San Francisco: Mark Zuckerberg won a legal battle against former Harvard classmates who accuse him of stealing their idea for Facebook, but the feud made famous on the silver screen is not over yet.
Cameron and Tyler Winklevoss must accept a cash and stock settlement with Facebook that had been valued at $65 million (Dh238.71 million), a US appeals court ruled on Monday.
Urgency
Meanwhile, a New York man filed an amended lawsuit against Zuckerberg on Monday, citing a 2003 e-mail in which Zuckerberg discusses an urgent need to launch his site before "a couple of upperclassmen" could launch theirs, an apparent reference to the Winklevoss twins.
The Winklevoss brothers argued their settlement with Facebook was unfair because the company hid information from them during talks. But the twins were sophisticated negotiators aided by a team of lawyers, Ninth US Circuit Court of Appeals Chief Judge Alex Kozinski wrote for a unanimous three-judge panel.
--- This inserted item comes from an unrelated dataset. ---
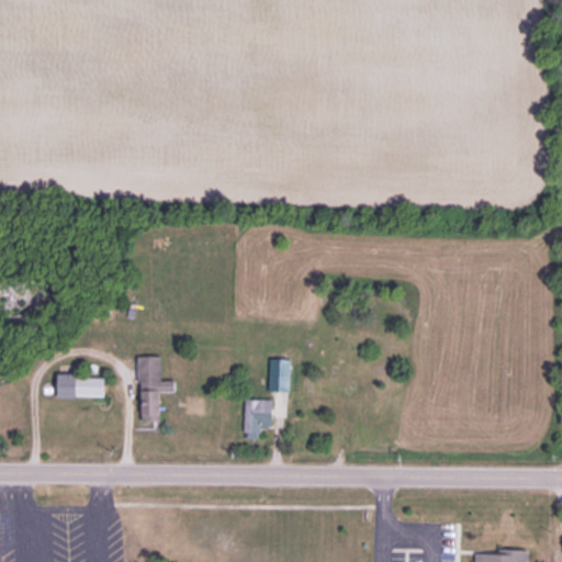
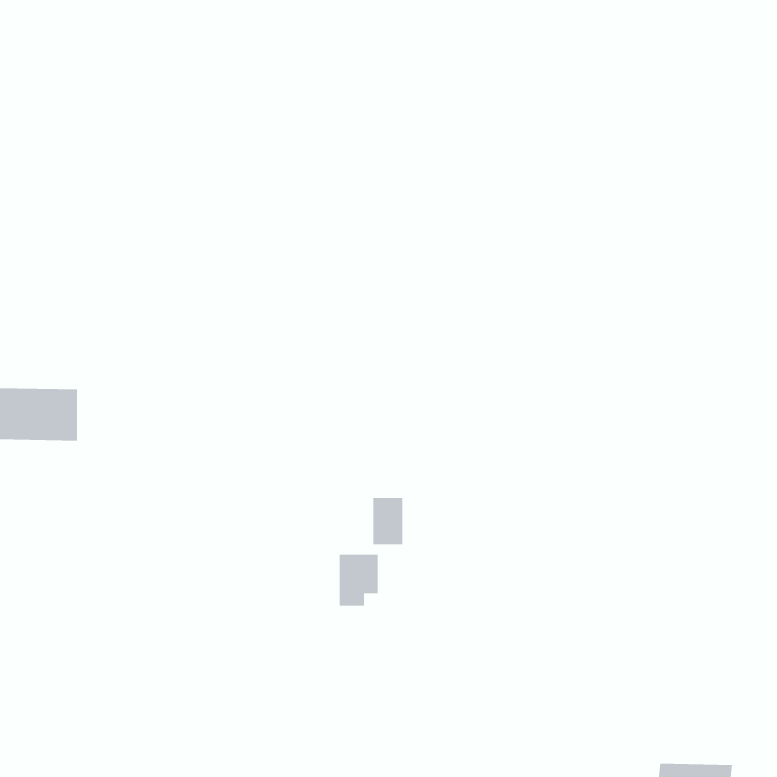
building: [137,357,176,423] -> none
building: [57,375,105,398] -> none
"At some point, litigation must come to an end," Kozinski wrote. "That point has now been reached."
An attorney for the brothers, Jerome Falk Jr, said on Monday his clients would seek a rehearing before a larger, "en banc" group of Ninth Circuit judges.
That larger group can overrule a three-judge panel, although only a fraction of cases undergo such a review.
Should the Ninth Circuit refuse to re-hear the case, the last option would be an appeal to the US Supreme Court.
Falk said he "respectfully" disagreed with the Ninth Circuit's conclusions.
Olympians
The 1.96-metre Winkle-voss brothers are Olympic rowers who participated in the 2008 games in Beijing, and their saga with Zuckerberg was dramatized in the film The Social Network.
In the movie, actor Armie Hammer played both identical twins. Zuckerberg's character snidely called them on-screen the "Winklevi."